にもかかわらず、人が滅多に立ち入らないわけは、山にはヌシが住んでいるとされているからです。
そのすがたはそびえ立つ山のように大きく、身の丈は二丈(六メートル)ほど。
夜をまとい、闇に乗じ、鋼のようなするどい歯をたて襲いくる。身の毛もよだつ、なんともおそろしい化け物です。
退治してはならぬと、その地は伝えます。
かつて、我こそはと思う者たちが討伐へ向かい、それぞれが武器を振りかざし、ヌシの躰へと突き立てました。
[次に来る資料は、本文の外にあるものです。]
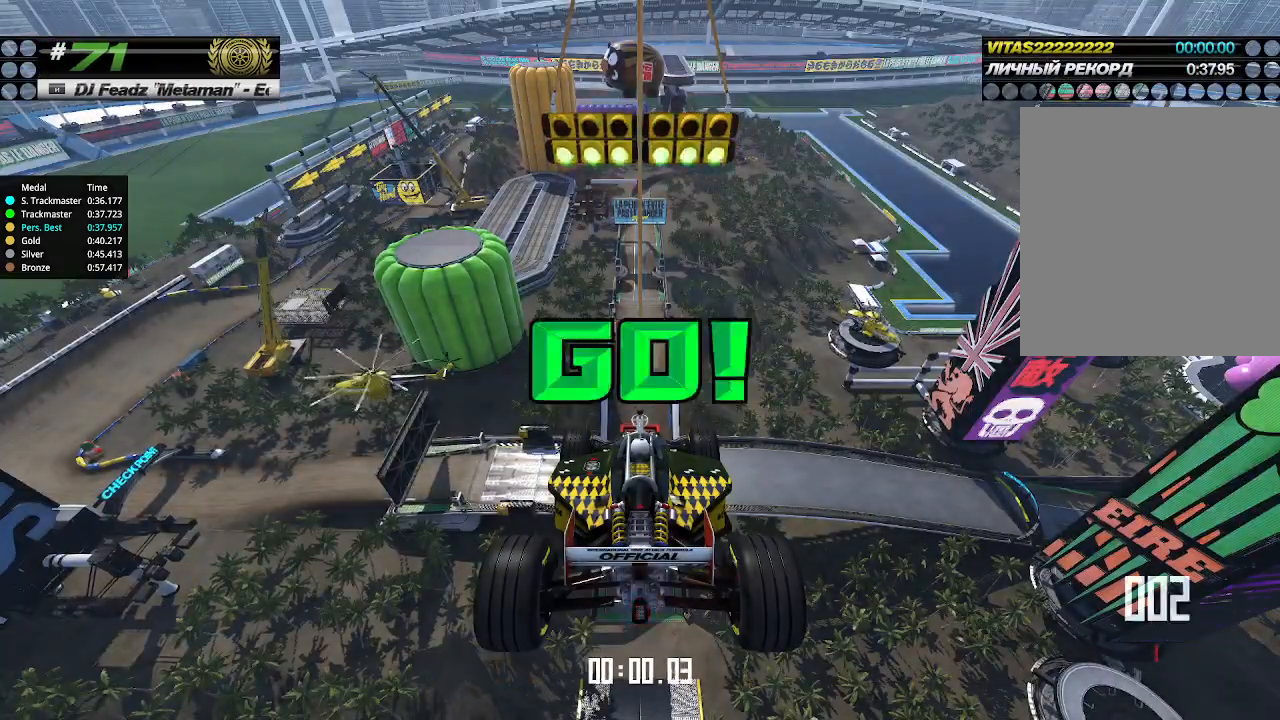
{"keys": ["up"], "events": []}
昼夜を問わずした戦いは苦難をきわめ、けれど、頑強な躰が斃れることはなかったといいます。
ヌシのするどい歯を持ち帰り、鏃として狩りに使った若者は、空へ放ったはずの矢を己の顔に受け、両の目をうしないました。ヌシに噛まれた者は、気が触れたかのような振る舞いを起こし、発狂ののちに亡くなりました。
討伐にかかわった者たちは、一様に悲惨な末路をたどっており、山神の祟りと囁かれます。
祟りは、村人の生活へも被害をおよぼしました。
ある時は水が枯れ、ある時は飢饉にあえぎます。
山からおりる風が草を枯らし、人々は飢えにくるしんだのです。
村長は、ヌシの怒りを鎮めるため、供物をささげ、いのりました。
どうか、どうか、おしずまりください。
その甲斐あってか、村の荒廃はとまりました。
ですから、村人たちは思ったのです。
ああ、これはやはり、祟りであったのだと。
そのため村では、おいそれと山へ立ち入ることを「禁忌」とするようになったといわれています。